Anomaly detection is one of the most important aspect of Network Security Monitoring. Most of the current approaches in Network Intrusion Detection Systems use signature based techniques. Recently data-mining approaches become popular and many paper published about that topic. Supervised data-mining approaches rely on some kind of training data. But for network traffic, it is expensive to get or have labeled data. Also those methods have difficulty in detecting new types of attacks. However using unsupervised clustering techniques we can find the anomalies in the traffic. Leung etal, in their paper present a new grid-based and density based clustering algorithm called fpMAFIA which they also claim to work on network data very efficiently.

Due to the increasing amount of malicious traffic, network intrusion detection systems gain more importance and it attracts more attention. A network intrusion can cause catastrophic damages to networks. Most of the NIDS uses signature-based methods to identify the malicious traffic. Signature bases methods use some certain signatures or rules in netflow data in order to classify the traffic as malicious or legal traffic. But signature based NIDS are vulnerable to the zero-day attacks which don’t have any signature in the signature database. Snort and BRO are most widely used IDS softwares which use signature based methods.

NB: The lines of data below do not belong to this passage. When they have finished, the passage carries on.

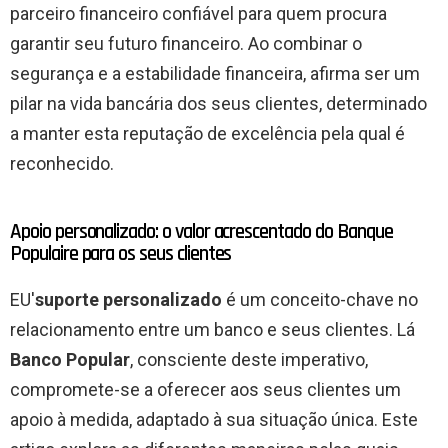
parceiro financeiro confiável para quem procura
garantir seu futuro financeiro. Ao combinar o
segurança
e a
estabilidade financeira
, afirma ser um
pilar na vida bancária dos seus clientes, determinado
a manter esta reputação de excelência pela qual é
reconhecido.
Apoio personalizado: o valor acrescentado do Banque
Populaire para os seus clientes
EU'
suporte personalizado
é um conceito-chave no
relacionamento entre um banco e seus clientes. Lá
Banco Popular
, consciente deste imperativo,
compromete-se a oferecer aos seus clientes um
apoio à medida, adaptado à sua situação única. Este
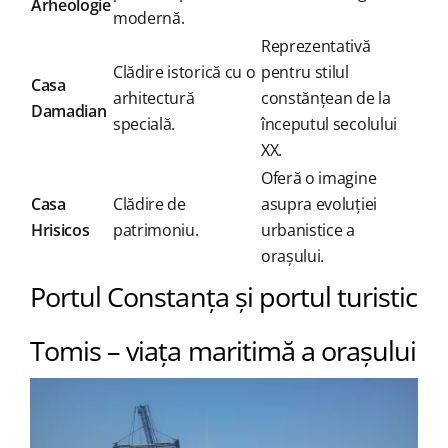
Arheologie
modernă.
Reprezentativă
Clădire istorică cu o
pentru stilul
Casa
arhitectură
constănțean de la
Damadian
specială.
începutul secolului
XX.
Oferă o imagine
Casa
Clădire de
asupra evoluției
Hrisicos
patrimoniu.
urbanistice a
orașului.
Portul Constanța și portul turistic
Tomis – viața maritimă a orașului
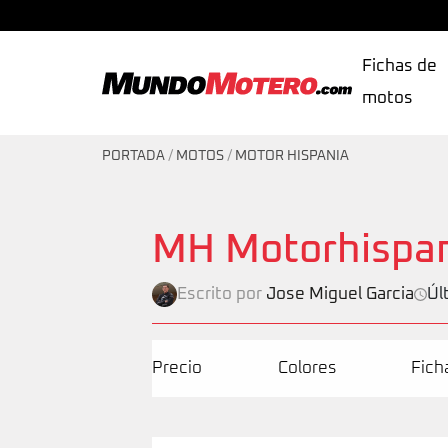
Fichas de
motos
MundoMotero.com
PORTADA
/
MOTOS
/
MOTOR HISPANIA
MH Motorhispan
Escrito por
Jose Miguel Garcia
Úl
Precio
Colores
Fich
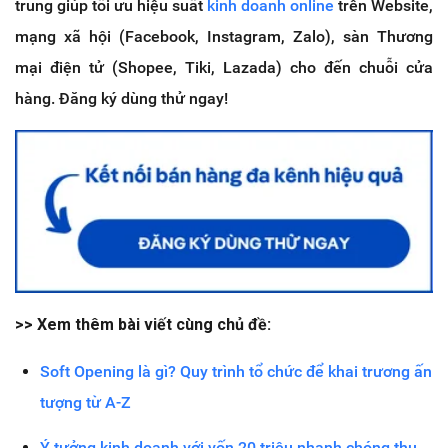
trung giúp tối ưu hiệu suất
kinh doanh online
trên Website,
mạng xã hội (Facebook, Instagram, Zalo), sàn Thương
mại điện tử (Shopee, Tiki, Lazada) cho đến chuỗi cửa
hàng. Đăng ký dùng thử ngay!
>> Xem thêm bài viết cùng chủ đề:
Soft Opening là gì? Quy trình tổ chức để khai trương ấn
tượng từ A-Z
Ý tưởng kinh doanh với vốn 20 triệu nhanh chóng thu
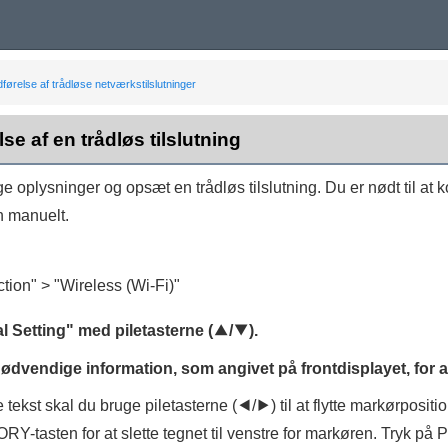
førelse af trådløse netværkstilslutninger
se af en trådløs tilslutning
e oplysninger og opsæt en trådløs tilslutning. Du er nødt til at
 manuelt.
tion
" > "
Wireless (Wi-Fi)
"
l Setting
" med piletasterne (
q
/
w
).
ødvendige information, som angivet på frontdisplayet, for at
e tekst skal du bruge piletasterne (
e
/
r
) til at flytte markørposit
ORY
-tasten for at slette tegnet til venstre for markøren. Tryk på
P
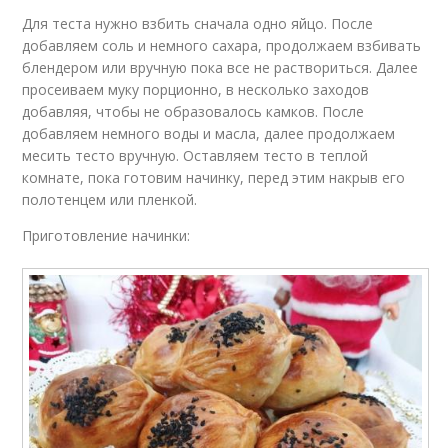
Для теста нужно взбить сначала одно яйцо. После
добавляем соль и немного сахара, продолжаем взбивать
блендером или вручную пока все не раствориться. Далее
просеиваем муку порционно, в несколько заходов
добавляя, чтобы не образовалось камков. После
добавляем немного воды и масла, далее продолжаем
месить тесто вручную. Оставляем тесто в теплой
комнате, пока готовим начинку, перед этим накрыв его
полотенцем или пленкой.
Приготовление начинки:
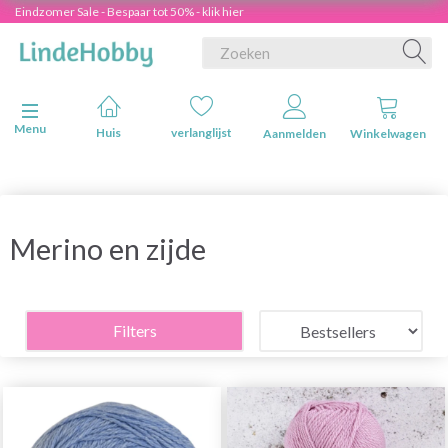
Eindzomer Sale - Bespaar tot 50% - klik hier
Navigatie in-/uitschakelen
Menu
Huis
verlanglijst
Aanmelden
Winkelwagen
Merino en zijde
Filters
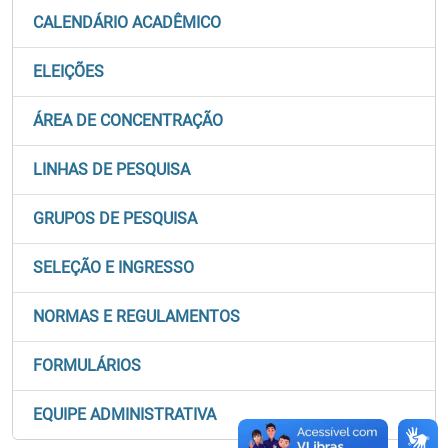
CALENDÁRIO ACADÊMICO
ELEIÇÕES
ÁREA DE CONCENTRAÇÃO
LINHAS DE PESQUISA
GRUPOS DE PESQUISA
SELEÇÃO E INGRESSO
NORMAS E REGULAMENTOS
FORMULÁRIOS
EQUIPE ADMINISTRATIVA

There are data-mining and machine learning techniques for detecting and classifying intrusions. Those techniques are grouped in 2 distinct categories:

1. Anomaly detection
2. Misuse detection

Misuse detection methods define the abnormal system behaviour at first , and then it defines any other behavior as normal behaviour. For instance signature based techniques explained above are misuse detection methods. Anomaly detection methods work in the opposite way. In contrast anomaly detection based approaches build model of normal data and then attempt to detect deviations from the normal model in observed data. Those deviations are anomalies in the data.

We have 2 main assumptions for unsupervised anomaly detection to deal with the data:

Assumption 1: Majority of the network connections are normal traffic. Only X% of the traffic is malicious.
Assumption 2: The attack traffic is significantly different from the normal traffic.

Unsupervised learning techniques fits for use in anomaly detection. Because unsupervised techniques can cluster the data according to the statistical properties of the data and according to assumption 1 and assumption 2 , the statistical properties of attack traffic is significantly different from the normal traffic.

Many data-mining algorithms tested against the network payload data like fixed-width clustering algorithm, k-nearest neighbour algorithm and one-class support vector machines. All of these approaches worked well and accurately on the network traffic.

Kingsly et al, developed a technique called fpMAFIA which uses both density-based and grid-based technique. fpMAFIA is a successor of pMAFIA and CLIQUE algorithms. Difference of fpMAFIA from pMAFIA is that fpMAFIA uses FP-trees(frequent pattern) in the intermediate step.

There are 3 challenges that we face with unsupervised anomaly detection:

1) Efficiently processing of packets
2) Working with high dimensional data
3) Accurately determine the boundaries of clusters and to ensure the clusters will cover the 95% percent of the data.